__PROBLEM DESCRIPTION__.
Return every line of text in the data below without any changes, and leave the pictures out of your answer.

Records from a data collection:
%%

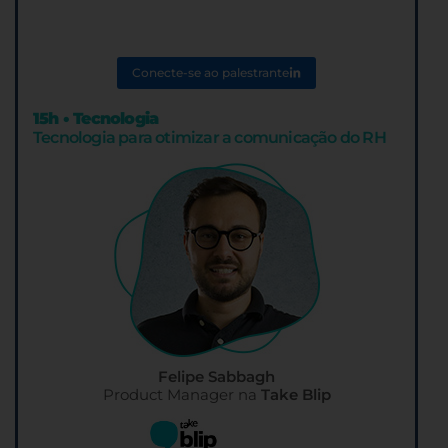
Conecte-se ao palestrante
15h • Tecnologia
Tecnologia para otimizar a comunicação do RH
Felipe Sabbagh
Product Manager na
Take Blip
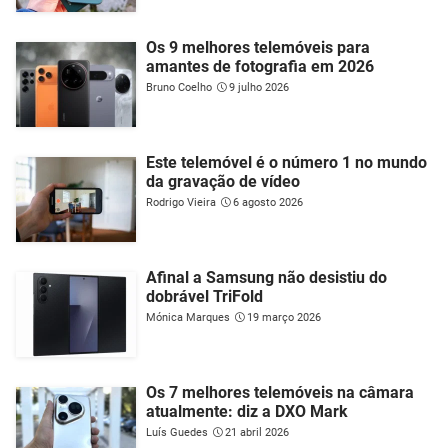
Os 9 melhores telemóveis para
amantes de fotografia em 2026
Bruno Coelho
9 julho 2026
Este telemóvel é o número 1 no mundo
da gravação de vídeo
Rodrigo Vieira
6 agosto 2026
Afinal a Samsung não desistiu do
dobrável TriFold
Mónica Marques
19 março 2026
Os 7 melhores telemóveis na câmara
atualmente: diz a DXO Mark
Luís Guedes
21 abril 2026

%%

__EXERCISE SOLUTION__.
Conecte-se ao palestrante
15h • Tecnologia
Tecnologia para otimizar a comunicação do RH
Felipe Sabbagh
Product Manager na
Take Blip
Os 9 melhores telemóveis para
amantes de fotografia em 2026
Bruno Coelho
9 julho 2026
Este telemóvel é o número 1 no mundo
da gravação de vídeo
Rodrigo Vieira
6 agosto 2026
Afinal a Samsung não desistiu do
dobrável TriFold
Mónica Marques
19 março 2026
Os 7 melhores telemóveis na câmara
atualmente: diz a DXO Mark
Luís Guedes
21 abril 2026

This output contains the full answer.